In 1957 a period understood as 'bada' took place, in that the failure of Shoghi Effendi to leave a Last Will and Testament led to a crisis of leadership where none of the options were entirely laid out. The French Baha'is backed Mason Remey, of the Orthodox Baha'is (for a time) as a new Guardian, but the official faith moved to a complete Administrative Order that puts Lenin's democratic centralism to shame. Plans are dished out from on high by people elected from the level below with no one able to have an election campaign: in a 'who you know' system conservatism rules.
Couple of interesting aspects, going back in time from that division. Germany was the centre of the Free Baha'is who believed that the Last Will and Testament of Abdul Baha was a forgery. The Free Baha'is followed on with Abdul Baha's freer, more charismatic, sometimes rule-breaking Western orientated ministry (for example, he attended congregational worship, which Baha'is were not supposed to do, and his spreading across different religions was closed down by the bureaucratic Shoghi Effendi). But before that, when Abdul Baha' became the spiritual leader, Muhammad Ali formed the then called Unitarian Baha'is. They were called that not because they were liberal, but because they were known as "People of the Book". Muhammad Ali's complaint was that Abdul Baha' was not following his father's scriptures, and was doing too much off his own bat.
Well today's Unitarian Bahais don't start from the Baha'i movement but from removed or dissenting Bahais and people attracted to Baha'u'llah without having to sign on the dotted line that his writings (and Abdul Baha's) are infallible, Qur'an style. It must also mean, of course, a revision from him being a Manifestation of God in any absolutist sense. I suppose this is an independent movement (from the Administrative Order) from the off, using Bahai without the apostrophe, and is not a branch off the institutional tree that the institution then prunes.
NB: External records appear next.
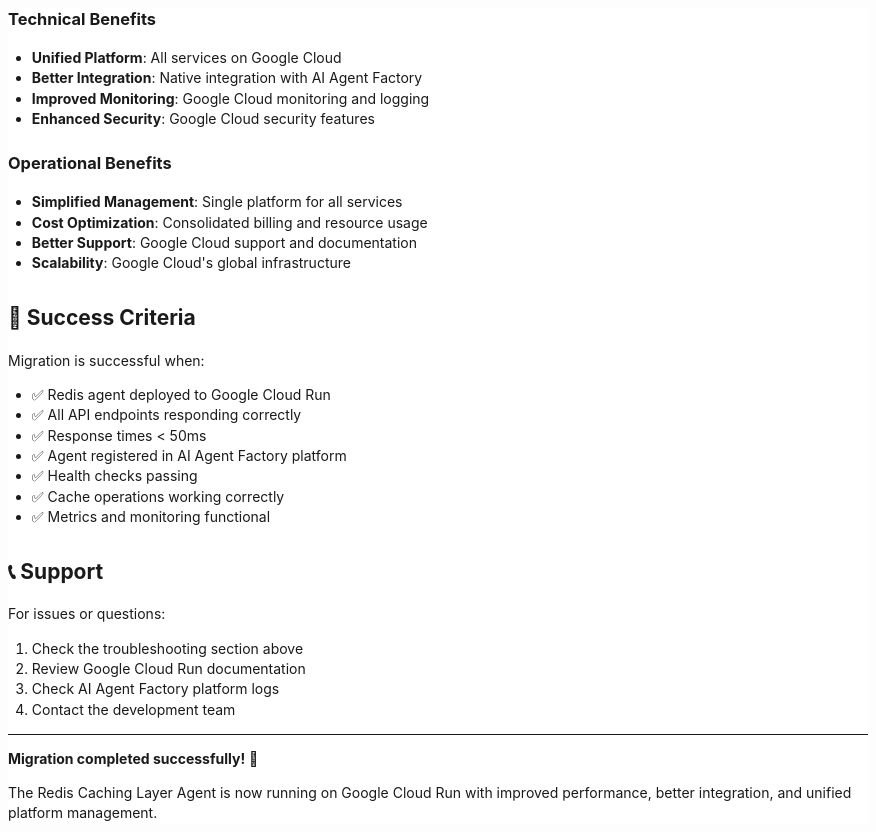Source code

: ### Technical Benefits
- **Unified Platform**: All services on Google Cloud
- **Better Integration**: Native integration with AI Agent Factory
- **Improved Monitoring**: Google Cloud monitoring and logging
- **Enhanced Security**: Google Cloud security features

### Operational Benefits
- **Simplified Management**: Single platform for all services
- **Cost Optimization**: Consolidated billing and resource usage
- **Better Support**: Google Cloud support and documentation
- **Scalability**: Google Cloud's global infrastructure

## 🎉 Success Criteria

Migration is successful when:

- ✅ Redis agent deployed to Google Cloud Run
- ✅ All API endpoints responding correctly
- ✅ Response times < 50ms
- ✅ Agent registered in AI Agent Factory platform
- ✅ Health checks passing
- ✅ Cache operations working correctly
- ✅ Metrics and monitoring functional

## 📞 Support

For issues or questions:

1. Check the troubleshooting section above
2. Review Google Cloud Run documentation
3. Check AI Agent Factory platform logs
4. Contact the development team

---

**Migration completed successfully!** 🚀

The Redis Caching Layer Agent is now running on Google Cloud Run with improved performance, better integration, and unified platform management.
I hope it receives many enquiries and those people who have been ejected can find a gathering here that does them proud: and what an excellent mission for the Unitarian Universalist umbrella. This is indeed a pluralist world and the Universal House of Justice will just have to be a kind of Baha'i Roman Catholicism for those who like being told what to believe and wish to accept authoritarianism and literalism until either they leave or get kicked out.